Я спустилась и пошла по двору в обход нашего раскинувшего два крыла дома, ослепительно белого под солнцем. Все окна были закрыты, двор опустел, но из сознания выпало — почему так. Не отдавая себе отчета, что в доме уже никого нет, я обогнула его и выбежала в пассаж с платанами. Здесь, как и во дворе, не было ни единой души. Я поднялась к тетке.
Она сидела на полу среди разбросанных вещей, растрепанная, в ночной сорочке. Валялось белье, платья, кое-что из посуды и совершенно неуместный мраморный слоник.
— Наташа, Наташа, — кричала торопящимся, срывающимся голосом моя всегда спокойная, уравновешенная тетка, — собирайтесь! Надо уходить! Уходить немедленно!
— Куда?
Она бросила сворачивать в комок шерстяное платье с длинными рукавами, уставилась на меня.
— Ты что, не соображаешь? Город открыт! Немцы вот-вот войдут! Они начнут убивать! Они изнасилуют Тату!

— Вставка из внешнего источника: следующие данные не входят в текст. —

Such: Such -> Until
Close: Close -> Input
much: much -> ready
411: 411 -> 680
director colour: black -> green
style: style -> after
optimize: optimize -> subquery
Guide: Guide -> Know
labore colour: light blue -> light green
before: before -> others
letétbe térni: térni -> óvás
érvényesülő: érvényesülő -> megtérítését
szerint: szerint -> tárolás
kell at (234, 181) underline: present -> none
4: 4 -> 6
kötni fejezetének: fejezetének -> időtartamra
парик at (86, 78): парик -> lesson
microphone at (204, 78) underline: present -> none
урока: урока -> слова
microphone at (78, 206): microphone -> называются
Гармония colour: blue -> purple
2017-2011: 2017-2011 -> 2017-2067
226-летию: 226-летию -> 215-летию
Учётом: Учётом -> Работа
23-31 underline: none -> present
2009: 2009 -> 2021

Чем больше она заводилась, тем спокойнее становилась я. Глянула на обреченную Тату. Дикий страх метался в ее глазах, она смотрела на мать в полном отчаянии.
— Ляля, — втолковывала я, — скажи ты мне на милость, для чего нужно немцам с места в карьер насиловать твою Тату? Ты что, думаешь, они только за этим сюда идут?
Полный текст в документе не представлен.